If I had felt happier about consulting the Faculty staff, I would almost certainly have been advised to focus on a topic narrower than my personal choice, which was to attempt a survey of the life and work of Ludwig Wittgenstein (1889-1951). The idea behind attempting such a survey was to create an opportunity for any undergraduate who might be interested to learn something of the philosopher I believed to be the most significant of the 20th century. Metaphysical Society meetings were open to all and advertised widely in the College. I hoped that the name Wittgenstein would attract the attention of students studying languages, mathematics and engineering. This sense of outreach was encouraged by the attractiveness to me of Wittgenstein’s character and lifestyle as portrayed in a memoir by one of his former Cambridge students.
In preparing my paper, I visited the quayside house at Killary Harbour on Ireland’s West coast where Wittgenstein had lived and worked for a time. The visit was possible because the house had become a youth hostel. It had been owned by the family of another of Wittgenstein’s Cambridge students, M. O’C. Drury who, I had learnt, taught psychology to TCD medical students. Dr. Drury, who was said to have taken up medicine because of Wittgenstein’s famous advice to his students – “Whatever you do, don’t teach philosophy” – accepted an invitation to speak on my paper when the date for the Metaphysical Society meeting was agreed.
I had great difficulty completing, in time for the meeting, a paper which I considered an adequate response to my reading and research, and which seemed worthy of the importance of my subject. While the meeting was a success, I felt not enough was made of Dr. Drury’s presence – here, after all, was a disciple who had had direct contact with the master. I was disappointed too that, when Professor Furlong awarded the annual medal for the best paper presented to the Metaphysical society, my effort was not his preferred choice.

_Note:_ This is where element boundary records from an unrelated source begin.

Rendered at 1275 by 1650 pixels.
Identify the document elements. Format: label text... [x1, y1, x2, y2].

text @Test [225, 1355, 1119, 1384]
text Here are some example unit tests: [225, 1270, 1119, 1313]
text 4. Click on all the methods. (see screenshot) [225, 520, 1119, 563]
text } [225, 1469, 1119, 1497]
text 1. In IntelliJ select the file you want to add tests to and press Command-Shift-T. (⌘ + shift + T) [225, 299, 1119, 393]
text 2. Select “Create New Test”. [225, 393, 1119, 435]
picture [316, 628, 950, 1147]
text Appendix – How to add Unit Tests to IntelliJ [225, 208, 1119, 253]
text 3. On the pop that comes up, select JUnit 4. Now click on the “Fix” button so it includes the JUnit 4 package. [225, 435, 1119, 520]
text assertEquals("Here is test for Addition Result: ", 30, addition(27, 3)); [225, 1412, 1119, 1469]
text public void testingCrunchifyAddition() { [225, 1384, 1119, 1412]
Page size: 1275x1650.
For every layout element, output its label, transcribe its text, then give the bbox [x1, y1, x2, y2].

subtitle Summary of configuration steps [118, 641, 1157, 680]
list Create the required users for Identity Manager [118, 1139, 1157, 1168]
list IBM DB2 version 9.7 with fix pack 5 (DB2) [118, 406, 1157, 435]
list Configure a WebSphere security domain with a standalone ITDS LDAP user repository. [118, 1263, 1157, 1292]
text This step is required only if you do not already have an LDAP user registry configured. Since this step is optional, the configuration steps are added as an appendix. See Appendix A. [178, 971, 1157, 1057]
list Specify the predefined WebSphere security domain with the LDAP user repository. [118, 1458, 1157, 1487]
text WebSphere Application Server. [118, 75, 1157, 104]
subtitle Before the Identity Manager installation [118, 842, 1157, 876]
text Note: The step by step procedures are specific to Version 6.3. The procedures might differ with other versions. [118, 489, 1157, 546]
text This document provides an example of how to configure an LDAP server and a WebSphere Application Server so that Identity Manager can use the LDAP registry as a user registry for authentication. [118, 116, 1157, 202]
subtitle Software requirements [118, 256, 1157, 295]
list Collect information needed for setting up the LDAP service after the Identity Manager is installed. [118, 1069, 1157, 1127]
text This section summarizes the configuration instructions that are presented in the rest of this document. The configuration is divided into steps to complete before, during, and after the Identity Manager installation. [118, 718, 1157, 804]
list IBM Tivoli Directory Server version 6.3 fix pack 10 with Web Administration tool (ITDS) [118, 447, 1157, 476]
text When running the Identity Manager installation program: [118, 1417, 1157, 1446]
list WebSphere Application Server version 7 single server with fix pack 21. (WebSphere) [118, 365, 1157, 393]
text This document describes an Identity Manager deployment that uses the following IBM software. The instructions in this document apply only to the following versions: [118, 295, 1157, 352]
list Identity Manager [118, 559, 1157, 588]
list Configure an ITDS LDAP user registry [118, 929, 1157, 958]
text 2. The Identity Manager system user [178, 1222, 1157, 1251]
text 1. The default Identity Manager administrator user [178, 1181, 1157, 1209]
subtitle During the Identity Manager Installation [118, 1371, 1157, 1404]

The invitation to join the staff of Trinity News came through Frances Jane Ffrench. She invited a number of her classmates to help keep the paper alive and argued strongly for its importance as a source of information, as a voice for undergraduates, and as a useful vehicle for bringing important College issues to the attention of the outside world. Reluctantly deciding to join the Trinity News team, because of the likely demands of weekly staff meetings and other possible obligations, I soon recognised that it might be a useful element in future career options if I could claim to have been a student journalist. I was shocked to find that I was expected to prove my mettle by selling advertising space in the newspaper to bars and cafés in the College environs before my editorial peers would consider giving me opportunities to appear in print.